ISTANBUL - Can the hijab (Muslim headscarf) be synonymous with glamour?
Turkey's first fashion magazine for conservative Islamic women looks set to prove that it can.
In less than a year since it was launched last June, the monthly Ala - meaning "beauty" - has become a mainstream glossy.
With a circulation of 20,000, it is only slightly behind the Turkish versions of Cosmopolitan, Vogue and Elle magazines.
Ala's pages are splashed with models reflecting a conservative Islamic style, all wearing headscarves and long dresses, with their arms and necks covered.
Ala's editor, 24-year-old Hulya Aslan, has first-hand experience with Turkey's headscarf troubles.
Because she insisted on wearing one, she had to give up a university education, instead finding work at a bank.
"Now there is normalisation, an improvement. Now our veiled comrades can enter university and have more professional opportunities," she told AFP.
"For the last five or six years we can say we have turned the corner."
Ala, created by two advertisers, offers the usual fare of health tips, travel pages and celebrity interviews, supplemented by a strong dose of loud and clear Islamic activism.
"Veiled Is Beautiful" proclaims one advertisement, driving home the point with the words: "My way, my choice, my life, my truth, my right."
But such slogans sound more like a reference to the struggles of the past, when secularism monopolised the social scene and the Islamic headscarf, often viewed as a political symbol, met hostile reactions.
The struggle continues despite the 2002 poll victory of Prime Minister Recep Tayyip Erdogan's Justice and Development Party (AKP), which has Islamist roots and many of whose members have spouses who wear headscarves, including Erdogan's wife Emine.
Although the strict application of secularism has been loosened under AKP rule, headscarves are still off-limits for civil servants.
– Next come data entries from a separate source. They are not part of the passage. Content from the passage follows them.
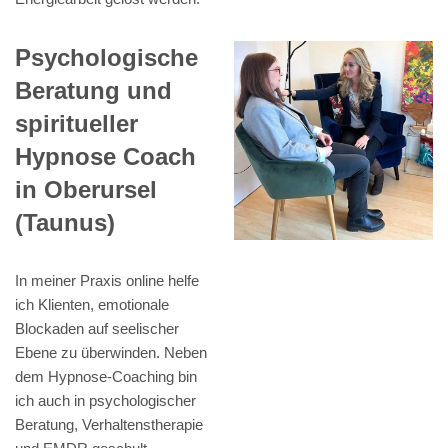
Psychologische
Beratung und
spiritueller
Hypnose Coach
in Oberursel
(Taunus)
In meiner Praxis online helfe
ich Klienten, emotionale
Blockaden auf seelischer
Ebene zu überwinden. Neben
dem Hypnose-Coaching bin
ich auch in psychologischer
Beratung, Verhaltenstherapie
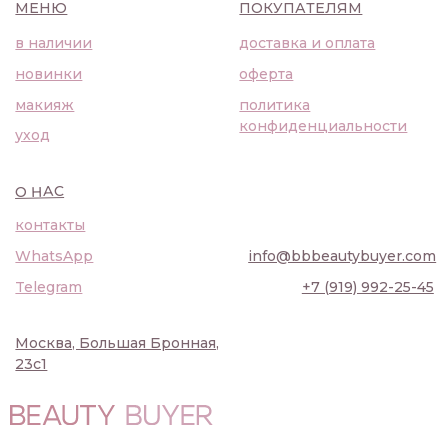
О НАС
контакты
WhatsApp
info@bbbeautybuyer.com
Telegram
+7 (919) 992-25-45
Москва, Большая Бронная,
23с1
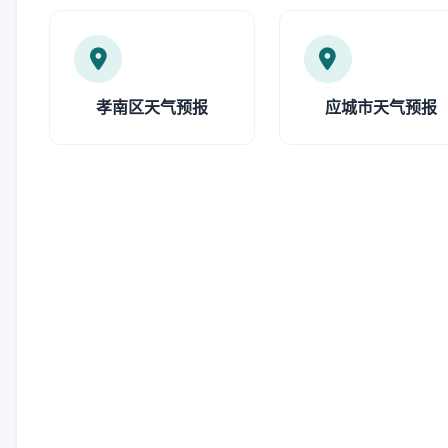
孝南区天气预报
应城市天气预报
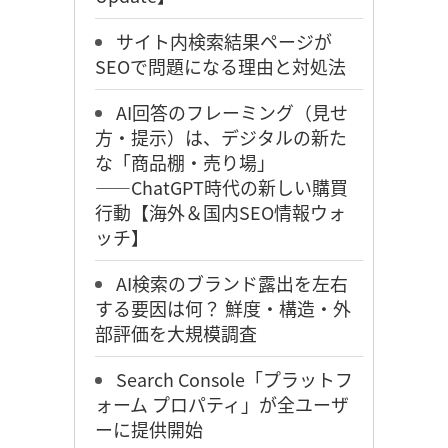
サイト内検索結果ページが
SEOで問題になる理由と対処法
AI回答のフレーミング（見せ
方・提示）は、デジタルの新た
な「商品棚・売り場」
――ChatGPT時代の新しい購買
行動【海外＆国内SEO情報ウォ
ッチ】
AI検索のブランド露出を左右
する要因は何？ 鮮度・構造・外
部評価を大規模調査
Search Console「プラットフ
ォーム プロパティ」が全ユーザ
ーに提供開始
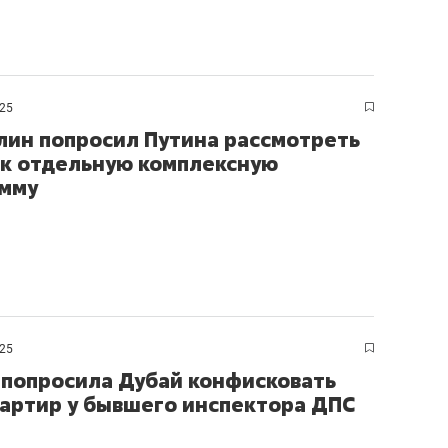
025
лин попросил Путина рассмотреть
к отдельную комплексную
мму
025
 попросила Дубай конфисковать
вартир у бывшего инспектора ДПС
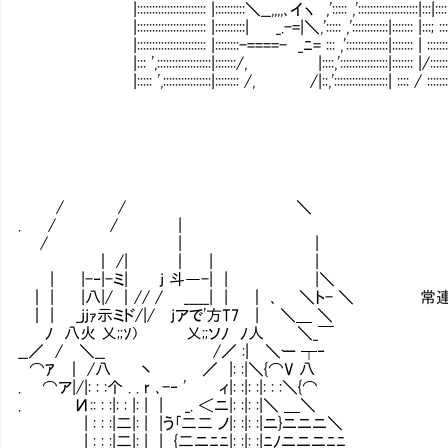
|::::::::::::::::::::::: |::::::::::＼__,,,,､イヽ ,'::::: ,'::::::::::::::::::::|:::|::::
|::::::::::::::::::::::: |::::::::::| _.-=|＼,'::::: ,'::::::::::::|::::::: |:::; ::
|::::::::::::::::::::::: |::::::::-====- _ﾆ= ::: ,'::::::::::::::|::::::: | ::::::
|::: ',::::::::::::::::::|:::::::/, |::::,'::::::::::::::::|::::::: |/:::::
|::::: ',::::::::::::::::|:::::::: /, /|::,'::::::::::::::::::| :::: / ::::::
/ / ＼
. / / |
/ | |
｜ /| ｜ | |
| |-‐|-ミ| j 斗―-| | |＼
｜ | |八|/ ｜// / _____| | ｜ ､ ＼ト- ＼
｜ | _jjｧ示ミド/|/ jアで'方T7 | ＼＿ ＼
ﾉ 八火 乂;;ｿ) 乂;;ソﾉ ﾉ人 ＼_￣
__／ / ＼__ /／ :| ＼ー ┬‐ ､__
⌒ｱ ｜ /八 丶 ／ |: :|＼{⌒V 
. ⌒ア|/|: : :个 . . r ､-‐ ' ィ|: :|: :
. И:: : :|: : |: | | _. ＜ニ|: :|: :|＼ ＿＼
| : : :|二|: | |う｢二二 ノ|: :|: :|ニ}ニニニ＼
| : : :|二|: | | {二ニﾆﾆ|: :|: :|ﾆﾉニニニﾆﾆ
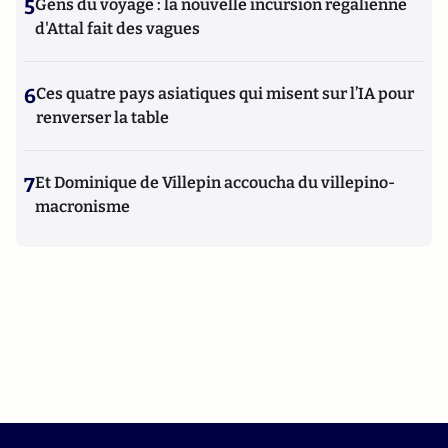
5
Gens du voyage : la nouvelle incursion régalienne
d'Attal fait des vagues
6
Ces quatre pays asiatiques qui misent sur l’IA pour
renverser la table
7
Et Dominique de Villepin accoucha du villepino-
macronisme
It is now allowed in some universities, while many others ban them.
In Turkey, 60 per cent of women wear some type of hair covering - sometimes also hiding their necks and ears - according to a 2006 survey conducted by the Istanbul-based Turkish Economic and Social Studies Foundation.
The fashion world now sees a growing demand from conservative Turkish women who are keen to assert themselves.
"There are now much prettier things than before," said Merve Buyuk, a 22-year-old trainee at Ala.
"Designers have now understood that we exist.
They've started making clothes that are not necessarily black or brown. … I'm pretty happy with this change."
Ala is hoping to influence conservative women's fashion and cash in on it with advertising revenue.
"With this magazine, we are changing trends. We say that women in headscarves can follow trends. There are more and more products on the market they can access," Aslan said.
Communication scientist Nilgun Tutal of Istanbul's Galatasaray University said Ala attests to the rise of middle- and upper-class Muslims who are adapting to the consumer society, thanks to almost 10 years of AKP rule and Turkey's sustained economic growth.
"At one time, Islam, to distinguish itself from the West, took a position hostile to consumer society. But today, these people, to express their success, can only do that through consumer society," Tutal said.